From the launch of the science and technology innovation board, we see China's reform and innovation, especially the financial innovation and technological innovation, again. In order to become a technological innovation-oriented country, China must strengthen market financing of scientific and technological enterprises, especially solving the problem of effective domestic financing for them.

China's financial institutions should speed up their development from scale to miniaturization and individualization. With the continuous development of China, we need to develop more personalized services and products. In the early stage of entrepreneurship, most of the science and technology enterprises have insufficient returns, but they will have great value in the future. So we must find out how to effectively meet their capital needs.

Howard Davies, chairman of the Royal Bank of Scotland

Howard Davies, chairman of the Royal Bank of Scotland, speaks during the 11th Lujiazui Forum 2019 in Shanghai, June 13, 2019. [Photo/IC]

Chinese regulators are very wise. They can hear the experience of regulators in financial centers in the United States and other European countries.

If the GDR of a Chinese company trades in London or the CDR of a British company trades in Shanghai, our regulators must be very transparent about the transaction, so we should have an open exchange of information. I am very confident that the relationship between Chinese and British regulators is very good and can achieve that.

The emergence of financial technology and new technology is bringing changes to regulation. Fortunately, regulators can also adopt technologies and now we have a large market for regulatory technology.

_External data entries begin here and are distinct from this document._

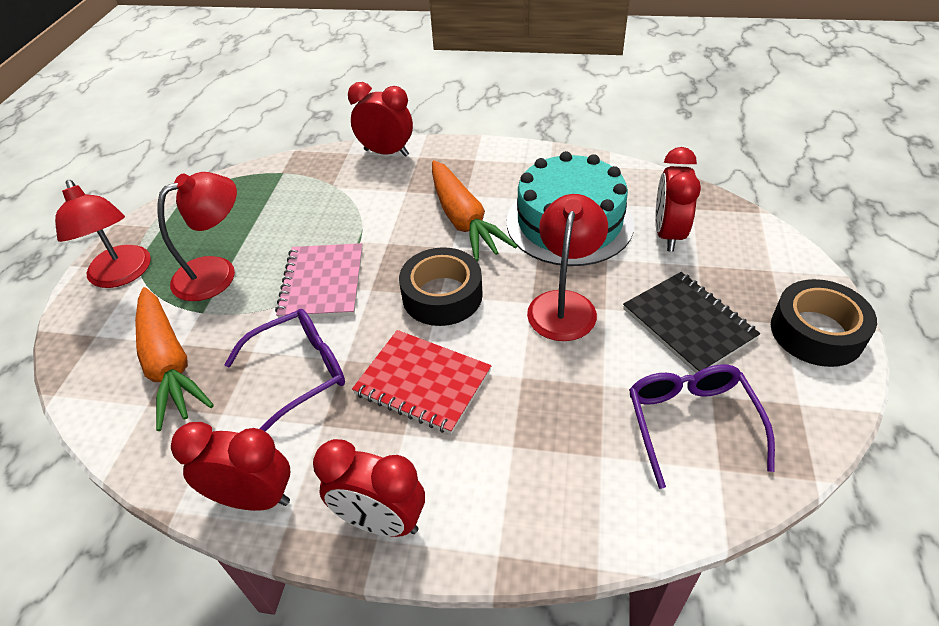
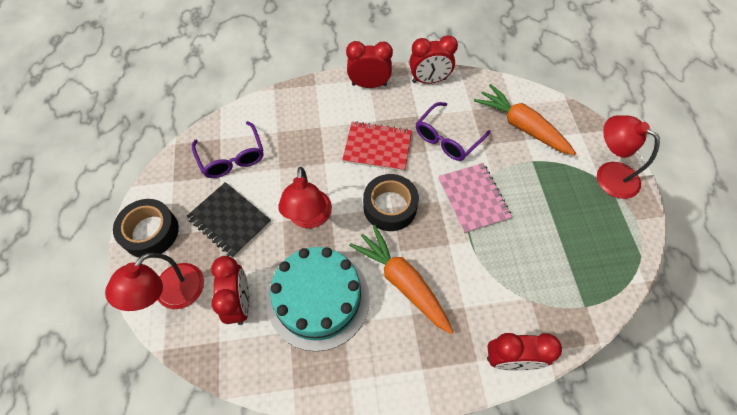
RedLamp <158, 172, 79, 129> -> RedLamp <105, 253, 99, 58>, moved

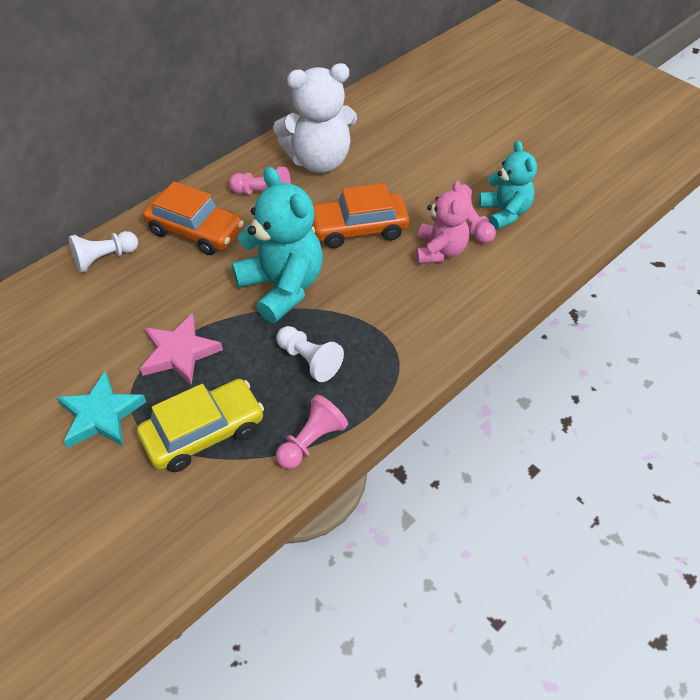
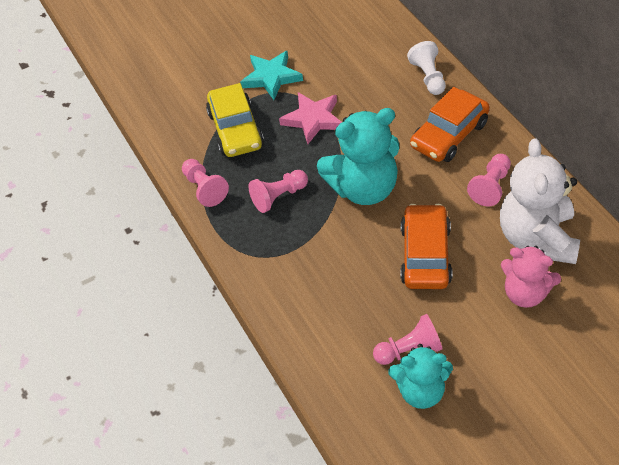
PinkStuffedBear <416, 180, 54, 84> -> PinkStuffedBear <501, 246, 60, 62>, moved
WhiteGamePawn <276, 326, 68, 56> -> PinkGamePawn <248, 170, 60, 43>

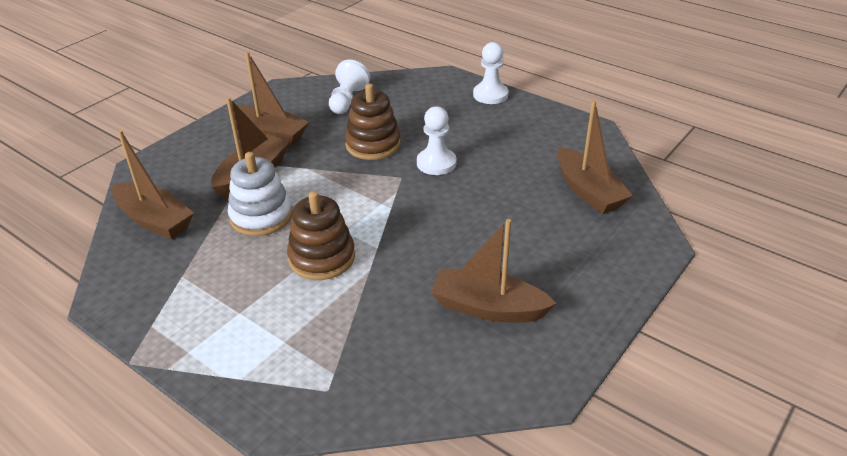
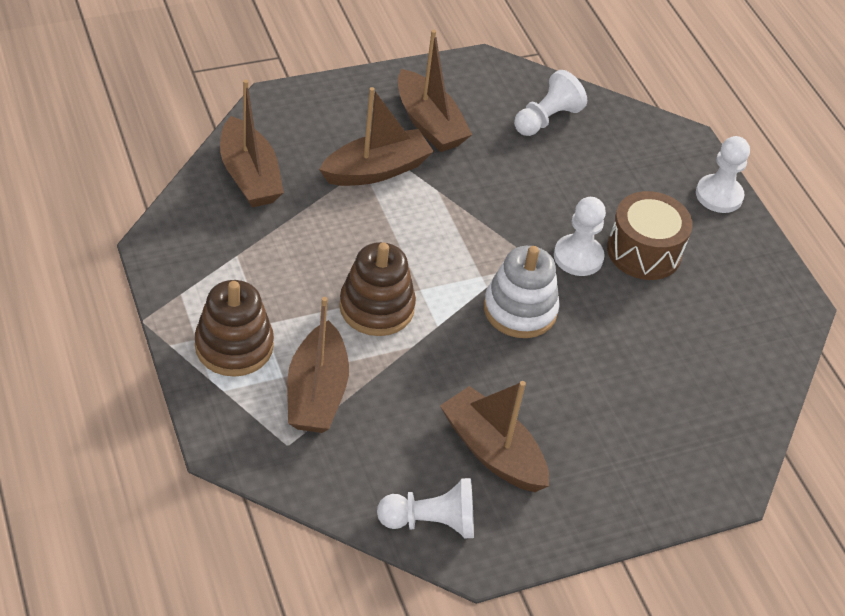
none -> WhiteGamePawn <377, 478, 97, 60>
none -> BrownToyDrum <607, 191, 86, 89>
WhiteStackingRings <228, 152, 65, 84> -> WhiteStackingRings <484, 246, 76, 92>, moved
BrownStackingRings <345, 84, 56, 76> -> BrownStackingRings <195, 280, 79, 97>, moved
BrownBoat <557, 100, 76, 114> -> BrownBoat <287, 297, 62, 136>, moved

Jing Xiandong, CEO of Alibaba's financial affiliate Ant Financial

Jing Xiandong, CEO of Alibaba's financial affiliate Ant Financial, speaks during the 11th Lujiazui Forum 2019 in Shanghai, June 13, 2019. [Photo/IC]

If you want to go fast, walk alone; and if you want to go far, walk together. It is more significant for every organization serving small and micro-sized enterprises to win championships as a team rather than as an individual.

Digital technology is the biggest dividend and an unprecedented opportunity for inclusive development. Financial institutions and technology platforms can build a win-win environment and make financial services more inclusive.

David Schwimmer, CEO of the London Stock Exchange Group

David Schwimmer, CEO of the London Stock Exchange Group, speaks during the 11th Lujiazui Forum 2019 in Shanghai, June 13, 2019. [Photo/IC]

The London Stock Exchange has made preparations for Shanghai-London Stock Connect for several years.

Shanghai-London Stock Connect gives Chinese investors the possibility to invest in foreign enterprises. It also enables foreign investors to enter China's A-share market on the basis of the international liquidation mechanism, and to benefit from the growth of the Chinese market.

We have now completed the regulatory framework of the Shanghai-London Stock Connect and the cross-border trading rules have been finalized.

Shanghai-London Stock Connect is an excellent case of close cooperation between China and Britain, which reflects the close cooperation between Shanghai Stock Exchange, London Stock Exchange and Chinese and British regulatory authorities.